## What is required
Extract each line of the material in which the word "алып" appears.

[Page images with extracted text]
::::::::

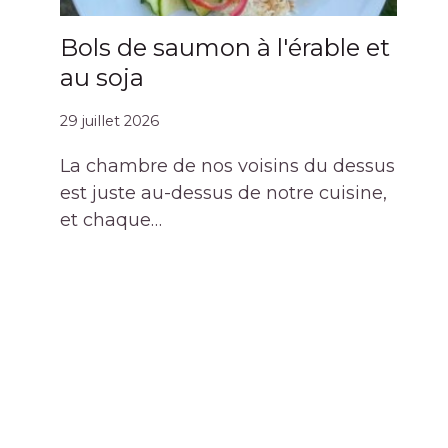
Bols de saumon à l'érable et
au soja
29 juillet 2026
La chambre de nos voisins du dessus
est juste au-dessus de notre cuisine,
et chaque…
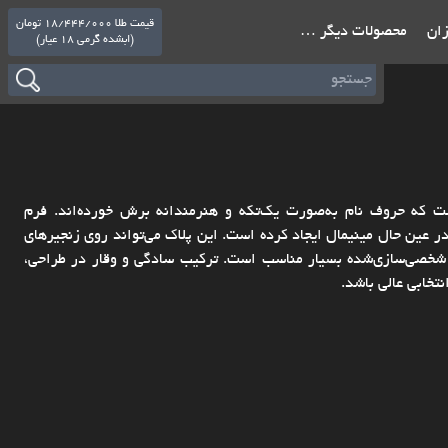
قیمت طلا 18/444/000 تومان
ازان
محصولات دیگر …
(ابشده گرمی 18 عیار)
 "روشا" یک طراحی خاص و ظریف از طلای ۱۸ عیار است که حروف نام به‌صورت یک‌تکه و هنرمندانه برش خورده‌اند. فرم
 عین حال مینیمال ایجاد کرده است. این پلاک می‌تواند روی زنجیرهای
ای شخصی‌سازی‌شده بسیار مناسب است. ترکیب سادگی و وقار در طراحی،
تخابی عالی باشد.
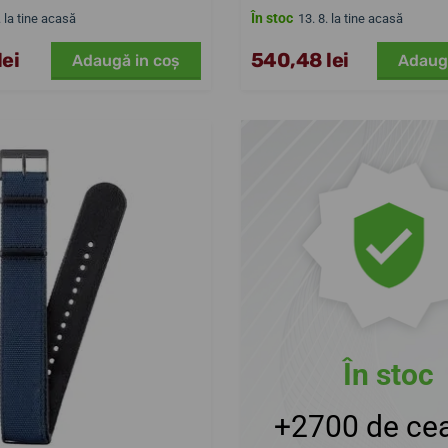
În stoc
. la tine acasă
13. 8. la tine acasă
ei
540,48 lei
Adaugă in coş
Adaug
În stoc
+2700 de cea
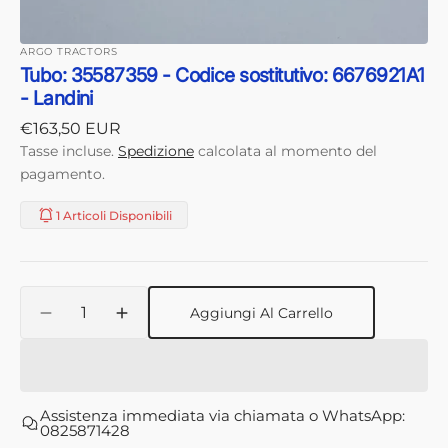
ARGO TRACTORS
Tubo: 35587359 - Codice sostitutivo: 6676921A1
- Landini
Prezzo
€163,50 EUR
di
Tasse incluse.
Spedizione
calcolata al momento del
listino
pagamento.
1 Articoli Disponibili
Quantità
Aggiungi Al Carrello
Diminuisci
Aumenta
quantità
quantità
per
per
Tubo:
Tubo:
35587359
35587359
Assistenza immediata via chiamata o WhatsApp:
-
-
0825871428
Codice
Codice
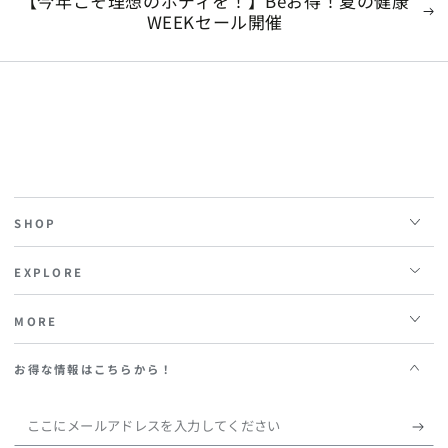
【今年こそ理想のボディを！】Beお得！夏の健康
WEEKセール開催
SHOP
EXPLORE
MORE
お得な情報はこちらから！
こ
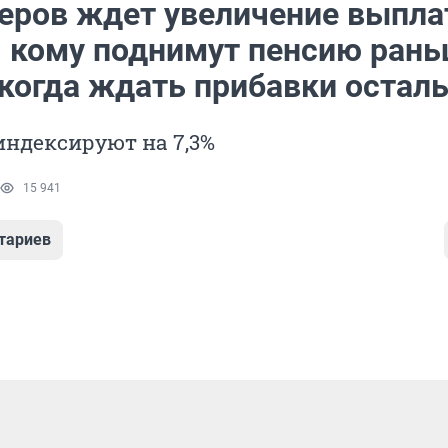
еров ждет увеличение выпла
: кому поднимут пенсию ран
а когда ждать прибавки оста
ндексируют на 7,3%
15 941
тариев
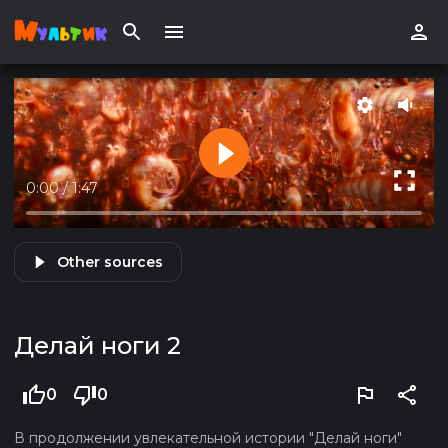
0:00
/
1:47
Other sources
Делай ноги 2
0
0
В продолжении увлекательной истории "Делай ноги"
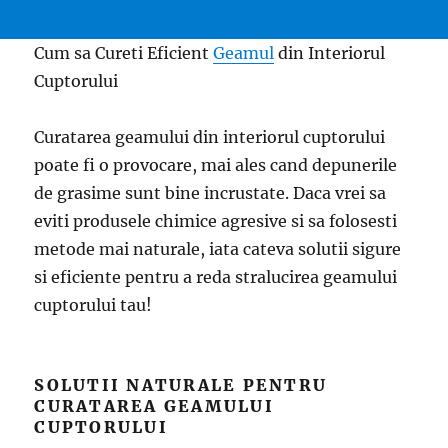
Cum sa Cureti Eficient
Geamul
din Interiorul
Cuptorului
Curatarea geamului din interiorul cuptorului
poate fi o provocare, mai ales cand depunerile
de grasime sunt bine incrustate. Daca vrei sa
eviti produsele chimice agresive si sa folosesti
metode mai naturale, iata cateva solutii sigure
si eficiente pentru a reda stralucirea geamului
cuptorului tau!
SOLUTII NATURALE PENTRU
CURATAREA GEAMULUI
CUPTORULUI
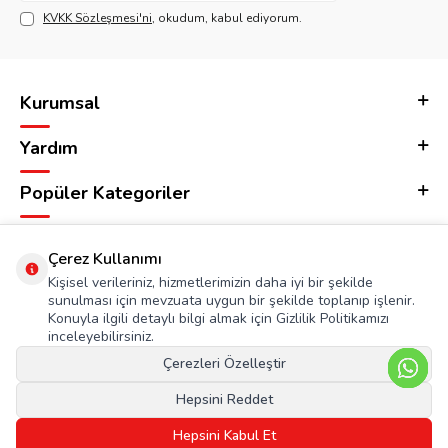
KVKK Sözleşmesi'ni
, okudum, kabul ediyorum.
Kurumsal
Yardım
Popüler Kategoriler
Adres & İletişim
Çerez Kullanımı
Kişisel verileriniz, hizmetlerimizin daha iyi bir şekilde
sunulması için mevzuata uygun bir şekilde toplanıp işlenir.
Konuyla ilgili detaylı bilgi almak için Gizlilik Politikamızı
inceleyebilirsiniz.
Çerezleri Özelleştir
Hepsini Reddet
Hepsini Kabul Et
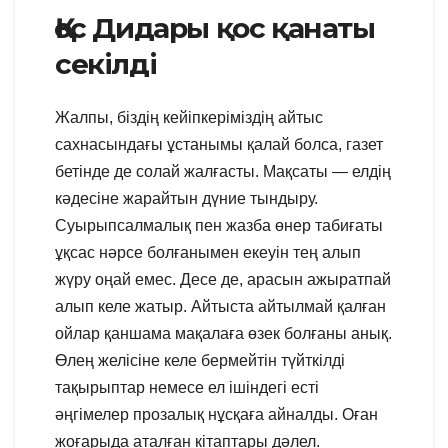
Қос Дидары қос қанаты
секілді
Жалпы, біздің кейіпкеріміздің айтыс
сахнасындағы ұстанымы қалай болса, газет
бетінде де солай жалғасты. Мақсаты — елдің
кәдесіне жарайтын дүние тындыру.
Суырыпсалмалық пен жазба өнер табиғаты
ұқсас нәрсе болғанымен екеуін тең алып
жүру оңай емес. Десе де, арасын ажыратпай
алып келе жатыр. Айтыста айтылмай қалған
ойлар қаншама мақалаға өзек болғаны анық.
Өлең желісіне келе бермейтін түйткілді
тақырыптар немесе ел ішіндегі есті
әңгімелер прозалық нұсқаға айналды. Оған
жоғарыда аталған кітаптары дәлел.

::::::::

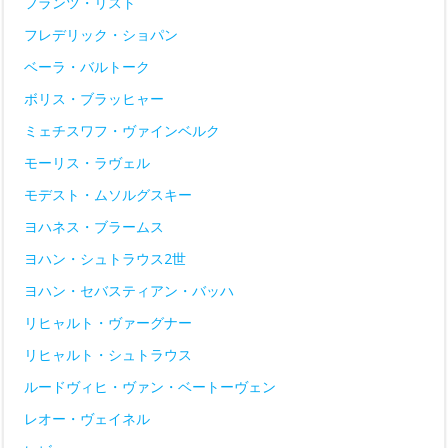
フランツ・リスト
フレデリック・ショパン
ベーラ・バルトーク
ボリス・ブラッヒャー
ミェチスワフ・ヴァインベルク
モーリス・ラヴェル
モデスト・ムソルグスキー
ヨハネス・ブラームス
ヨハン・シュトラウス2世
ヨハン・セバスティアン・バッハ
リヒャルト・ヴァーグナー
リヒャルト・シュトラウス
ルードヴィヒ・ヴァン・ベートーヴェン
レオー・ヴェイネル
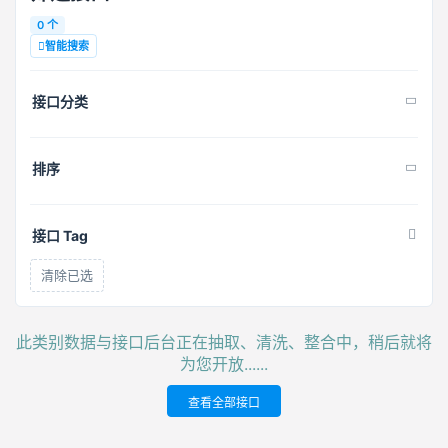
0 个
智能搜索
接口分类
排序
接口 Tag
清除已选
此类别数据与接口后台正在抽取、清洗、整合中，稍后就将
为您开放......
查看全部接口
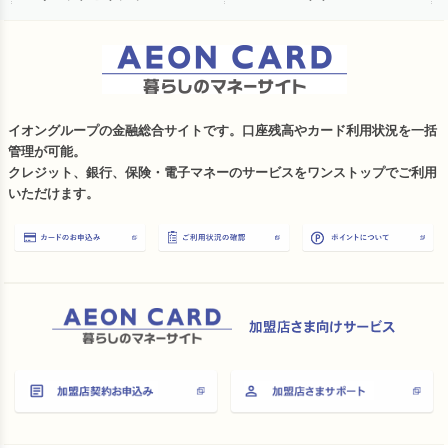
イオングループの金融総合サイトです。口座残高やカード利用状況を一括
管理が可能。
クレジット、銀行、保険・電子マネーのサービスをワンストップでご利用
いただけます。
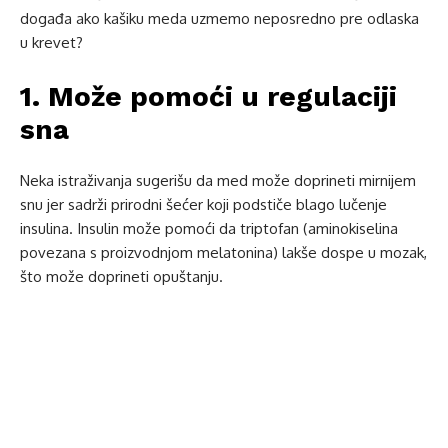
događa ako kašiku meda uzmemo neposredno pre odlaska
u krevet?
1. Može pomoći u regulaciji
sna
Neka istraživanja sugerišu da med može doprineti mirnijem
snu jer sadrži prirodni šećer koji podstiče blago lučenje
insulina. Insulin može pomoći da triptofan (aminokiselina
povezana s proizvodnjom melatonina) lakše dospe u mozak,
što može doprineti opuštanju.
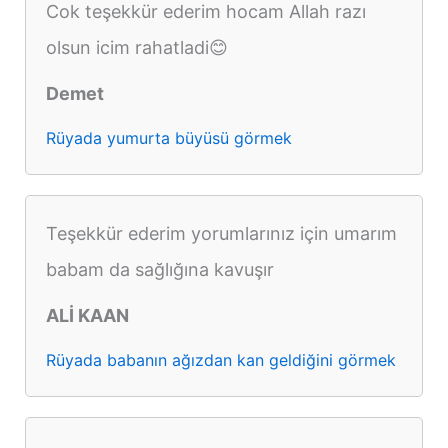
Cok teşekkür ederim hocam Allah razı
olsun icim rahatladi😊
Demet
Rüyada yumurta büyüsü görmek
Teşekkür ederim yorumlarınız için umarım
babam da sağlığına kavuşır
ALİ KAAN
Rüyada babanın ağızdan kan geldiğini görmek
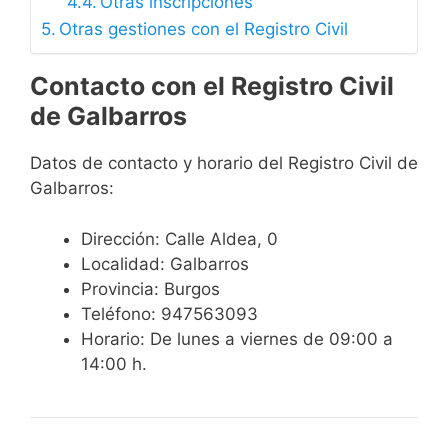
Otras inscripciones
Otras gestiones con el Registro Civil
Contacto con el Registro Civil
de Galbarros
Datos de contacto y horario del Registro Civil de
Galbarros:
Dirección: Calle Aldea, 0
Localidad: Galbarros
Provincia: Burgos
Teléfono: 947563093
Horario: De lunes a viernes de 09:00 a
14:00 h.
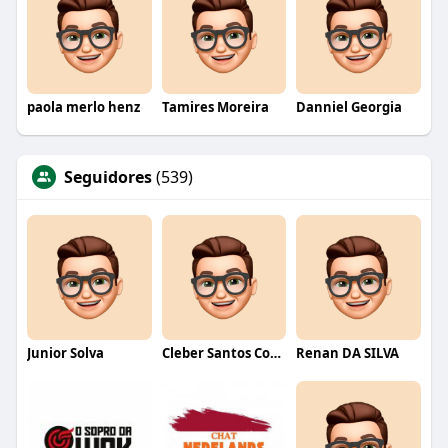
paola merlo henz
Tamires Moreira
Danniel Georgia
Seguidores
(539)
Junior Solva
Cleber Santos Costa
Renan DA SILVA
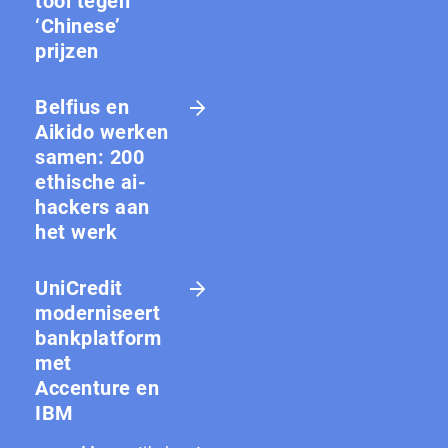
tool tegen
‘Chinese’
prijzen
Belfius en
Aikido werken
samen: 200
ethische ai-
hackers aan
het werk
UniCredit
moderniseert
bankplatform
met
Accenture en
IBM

::::::::

## Result of this task
ұқсас нәрсе болғанымен екеуін тең алып
алып келе жатыр. Айтыста айтылмай қалған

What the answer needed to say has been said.